● Fragmento del texto
· · ·
Y no, no nos corresponde resolver aquí y ahora la problemática que trae consigo esta controvertida figura, pero sí poner de relieve que se trata de un mecanismo que refleja la injusticia de un sistema en el que las penas realmente cumplidas no son las consecuencias exactas de los actos cometidos. Porque también desde el ámbito político ha sido ampliamente cuestionada esta medida de gracia tan graciosa. «Siento vergüenza de que un político indulte a otro, hay que acabar con los indultos políticos», afirmaba alegremente el actual presidente del gobierno antes de serlo, allá por el 2014, entendiendo el malestar que estas decisiones provocaban en la ciudadanía a propósito de alguno de los otorgados por su propia formación. Sin embargo, mientras nuestro país ardía por dentro y era violado por fuera, el BOE del 29 de julio publicaba el indulto parcial a la expresidenta del Parlamento de Cataluña, condenada por prevaricación, falsedad en documento público e inductora de un delito continuado de falsedad en documento mercantil, junto al del exalcalde de Linares y al del exdirector del centro Niemeyer, ambos condenados por delito de malversación de caudales públicos, que vienen a sumar 17 en lo que llevamos de 2026, incluyendo a las seis de la Suiza, cifra que supera ya los 12 concedidos en 2025.
· · ·
● Objetivo de la tarea
¿Podrías escribir la continuación del texto sobre los indultos, empezando justo después de su última oración? Las entradas que aparecen a continuación son un material aparte, sin relación con el texto sobre los indultos.
· · ·
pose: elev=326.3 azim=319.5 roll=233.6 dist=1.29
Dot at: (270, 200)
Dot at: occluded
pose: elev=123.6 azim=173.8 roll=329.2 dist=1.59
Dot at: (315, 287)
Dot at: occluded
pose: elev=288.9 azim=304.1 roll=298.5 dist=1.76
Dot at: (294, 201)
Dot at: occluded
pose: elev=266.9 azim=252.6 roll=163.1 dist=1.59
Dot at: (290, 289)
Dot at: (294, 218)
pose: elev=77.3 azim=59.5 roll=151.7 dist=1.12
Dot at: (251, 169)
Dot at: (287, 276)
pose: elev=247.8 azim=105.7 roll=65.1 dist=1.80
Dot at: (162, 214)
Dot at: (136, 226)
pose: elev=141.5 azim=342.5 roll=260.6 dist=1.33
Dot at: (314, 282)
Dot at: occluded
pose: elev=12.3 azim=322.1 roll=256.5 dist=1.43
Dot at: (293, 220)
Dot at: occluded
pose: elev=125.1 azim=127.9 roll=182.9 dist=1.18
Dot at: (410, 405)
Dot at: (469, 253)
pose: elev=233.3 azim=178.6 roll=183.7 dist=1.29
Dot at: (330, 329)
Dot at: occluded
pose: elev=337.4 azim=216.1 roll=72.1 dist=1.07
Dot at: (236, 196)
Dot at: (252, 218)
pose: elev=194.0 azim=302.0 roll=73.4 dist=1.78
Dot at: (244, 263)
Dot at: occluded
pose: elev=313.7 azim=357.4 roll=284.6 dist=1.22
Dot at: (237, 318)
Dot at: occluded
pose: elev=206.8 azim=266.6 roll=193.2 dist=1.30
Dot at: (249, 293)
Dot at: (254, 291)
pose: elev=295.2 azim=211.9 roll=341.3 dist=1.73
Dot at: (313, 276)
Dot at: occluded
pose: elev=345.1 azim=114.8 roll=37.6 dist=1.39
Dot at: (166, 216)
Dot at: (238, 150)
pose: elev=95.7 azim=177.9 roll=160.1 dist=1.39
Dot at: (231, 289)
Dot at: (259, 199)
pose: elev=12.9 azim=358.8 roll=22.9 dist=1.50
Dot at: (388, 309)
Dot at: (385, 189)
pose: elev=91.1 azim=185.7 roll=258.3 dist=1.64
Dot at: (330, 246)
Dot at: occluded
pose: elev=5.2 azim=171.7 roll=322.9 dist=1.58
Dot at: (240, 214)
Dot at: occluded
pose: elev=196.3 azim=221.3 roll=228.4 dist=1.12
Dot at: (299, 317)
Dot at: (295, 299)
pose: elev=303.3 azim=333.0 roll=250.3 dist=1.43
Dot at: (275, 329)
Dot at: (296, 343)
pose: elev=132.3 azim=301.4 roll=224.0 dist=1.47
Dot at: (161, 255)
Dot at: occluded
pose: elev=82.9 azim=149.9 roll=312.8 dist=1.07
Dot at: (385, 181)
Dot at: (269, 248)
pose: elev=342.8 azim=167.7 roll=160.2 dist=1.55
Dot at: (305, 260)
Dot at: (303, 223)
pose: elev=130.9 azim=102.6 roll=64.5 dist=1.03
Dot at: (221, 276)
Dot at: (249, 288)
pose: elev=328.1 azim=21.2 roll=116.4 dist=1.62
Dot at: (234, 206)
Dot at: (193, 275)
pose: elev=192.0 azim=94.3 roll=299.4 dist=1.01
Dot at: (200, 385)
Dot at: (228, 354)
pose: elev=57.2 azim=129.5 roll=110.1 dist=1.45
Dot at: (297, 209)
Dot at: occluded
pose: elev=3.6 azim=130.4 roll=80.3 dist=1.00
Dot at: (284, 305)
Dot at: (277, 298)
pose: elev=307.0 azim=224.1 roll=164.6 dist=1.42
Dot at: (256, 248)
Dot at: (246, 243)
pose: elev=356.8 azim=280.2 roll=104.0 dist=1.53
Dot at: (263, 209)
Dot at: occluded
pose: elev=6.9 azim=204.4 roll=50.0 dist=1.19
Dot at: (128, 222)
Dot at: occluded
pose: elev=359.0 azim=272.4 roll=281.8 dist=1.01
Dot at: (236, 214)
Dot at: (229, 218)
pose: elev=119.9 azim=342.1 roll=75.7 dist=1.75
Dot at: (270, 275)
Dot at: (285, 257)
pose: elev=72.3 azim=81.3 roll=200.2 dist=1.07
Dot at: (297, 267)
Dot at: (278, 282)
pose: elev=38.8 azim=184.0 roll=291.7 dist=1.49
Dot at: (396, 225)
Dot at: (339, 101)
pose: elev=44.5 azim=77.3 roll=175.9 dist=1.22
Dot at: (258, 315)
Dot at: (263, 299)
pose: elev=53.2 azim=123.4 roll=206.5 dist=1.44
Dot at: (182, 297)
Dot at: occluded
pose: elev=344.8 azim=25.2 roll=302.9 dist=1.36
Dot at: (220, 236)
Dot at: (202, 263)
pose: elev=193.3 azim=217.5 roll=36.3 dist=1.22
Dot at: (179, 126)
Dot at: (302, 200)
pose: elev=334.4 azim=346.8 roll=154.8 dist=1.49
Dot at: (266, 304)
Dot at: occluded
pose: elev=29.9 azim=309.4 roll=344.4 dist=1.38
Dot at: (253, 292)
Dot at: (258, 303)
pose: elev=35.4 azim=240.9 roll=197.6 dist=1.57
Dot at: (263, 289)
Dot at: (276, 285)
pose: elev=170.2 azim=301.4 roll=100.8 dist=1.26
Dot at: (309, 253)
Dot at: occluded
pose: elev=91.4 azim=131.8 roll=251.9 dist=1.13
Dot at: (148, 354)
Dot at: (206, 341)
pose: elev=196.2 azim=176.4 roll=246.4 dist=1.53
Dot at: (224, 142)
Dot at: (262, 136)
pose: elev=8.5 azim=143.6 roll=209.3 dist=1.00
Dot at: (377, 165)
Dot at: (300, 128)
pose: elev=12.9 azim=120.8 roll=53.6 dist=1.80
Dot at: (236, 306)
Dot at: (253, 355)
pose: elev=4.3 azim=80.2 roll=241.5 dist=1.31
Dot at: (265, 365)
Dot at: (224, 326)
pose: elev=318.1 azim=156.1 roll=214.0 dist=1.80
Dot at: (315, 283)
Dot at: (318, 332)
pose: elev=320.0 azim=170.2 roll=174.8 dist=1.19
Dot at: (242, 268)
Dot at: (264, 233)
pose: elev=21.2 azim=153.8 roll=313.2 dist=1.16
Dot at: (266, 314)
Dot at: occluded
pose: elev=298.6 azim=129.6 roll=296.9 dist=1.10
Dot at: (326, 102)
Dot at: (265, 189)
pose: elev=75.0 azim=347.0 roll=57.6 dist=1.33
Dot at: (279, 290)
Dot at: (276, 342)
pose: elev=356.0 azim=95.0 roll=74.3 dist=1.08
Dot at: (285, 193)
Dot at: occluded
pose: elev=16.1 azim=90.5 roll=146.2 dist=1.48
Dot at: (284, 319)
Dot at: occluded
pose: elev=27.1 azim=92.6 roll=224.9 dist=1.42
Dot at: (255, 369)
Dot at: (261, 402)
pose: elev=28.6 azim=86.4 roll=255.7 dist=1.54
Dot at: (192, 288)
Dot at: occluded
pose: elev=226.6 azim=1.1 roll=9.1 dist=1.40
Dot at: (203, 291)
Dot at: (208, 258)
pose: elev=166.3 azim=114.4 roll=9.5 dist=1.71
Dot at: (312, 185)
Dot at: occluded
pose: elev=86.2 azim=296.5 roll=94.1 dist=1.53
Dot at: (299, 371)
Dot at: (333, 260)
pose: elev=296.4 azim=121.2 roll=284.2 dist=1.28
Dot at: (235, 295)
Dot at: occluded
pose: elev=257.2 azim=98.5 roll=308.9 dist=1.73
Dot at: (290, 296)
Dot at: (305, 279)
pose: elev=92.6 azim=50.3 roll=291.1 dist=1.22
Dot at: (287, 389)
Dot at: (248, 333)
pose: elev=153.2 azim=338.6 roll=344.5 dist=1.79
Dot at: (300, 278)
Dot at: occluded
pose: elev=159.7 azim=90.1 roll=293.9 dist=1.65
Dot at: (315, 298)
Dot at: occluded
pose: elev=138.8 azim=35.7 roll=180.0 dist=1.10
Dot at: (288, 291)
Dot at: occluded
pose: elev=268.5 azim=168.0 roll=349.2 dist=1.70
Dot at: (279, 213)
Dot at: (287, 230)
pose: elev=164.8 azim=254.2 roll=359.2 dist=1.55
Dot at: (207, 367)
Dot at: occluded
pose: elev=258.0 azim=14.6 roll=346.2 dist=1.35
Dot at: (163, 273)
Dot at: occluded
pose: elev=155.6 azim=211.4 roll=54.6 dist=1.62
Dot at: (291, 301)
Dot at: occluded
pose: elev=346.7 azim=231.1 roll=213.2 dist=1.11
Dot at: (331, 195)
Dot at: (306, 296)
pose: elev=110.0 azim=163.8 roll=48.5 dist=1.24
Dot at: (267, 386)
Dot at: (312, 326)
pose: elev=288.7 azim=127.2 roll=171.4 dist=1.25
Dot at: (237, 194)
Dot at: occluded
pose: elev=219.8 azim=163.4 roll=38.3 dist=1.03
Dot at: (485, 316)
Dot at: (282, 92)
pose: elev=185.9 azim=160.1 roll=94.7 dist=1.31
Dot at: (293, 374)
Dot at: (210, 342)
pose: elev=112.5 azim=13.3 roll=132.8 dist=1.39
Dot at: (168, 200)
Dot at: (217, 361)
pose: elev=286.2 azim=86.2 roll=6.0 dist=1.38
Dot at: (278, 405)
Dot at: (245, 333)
· · ·
● Resultado esperado
Y es que desde 1996 los distintos gobiernos han concedido un total de 10.757 indultos, de los cuales 234 han sido a personas condenadas por delitos relacionados con la corrupción. El ejecutivo de Felipe González concedió miles de indultos, entre ellos el del expresidente de Cantabria, condenado por malversación, el del exalcalde de Marbella Jesús Gil o el del general Alfonso Armada, protagonista del Golpe de Estado del 23F. No le fue a la zaga el gobierno de José María Aznar, que concedió una cifra similar, entre otros, al exministro del Interior y al exsecretario de Estado, ambos condenados por el secuestro de Segundo Marey, a varios condenados por el caso Filesa e incluso al magistrado Gómez de Liaño. Tampoco Rodríguez Zapatero, que indultó a un gran número de personas, entre ellos al exconsejero del Banco de Santander justo en el último consejo de ministros antes de abandonar la Moncloa. También lo hizo Mariano Rajoy, que indultó a los condenados por prevaricación y malversación del caso Treball, a los dos comandantes sanitarios que falsearon las identidades de los militares fallecidos en el Yak-42 o al exalcalde de Valle de Abdalajís condenado por delito continuado de prevaricación urbanística. Y lo mismo hizo el actual gobierno, siendo los más sonados los concedidos a los líderes independentistas del procés condenados por delitos de sedición y malversación.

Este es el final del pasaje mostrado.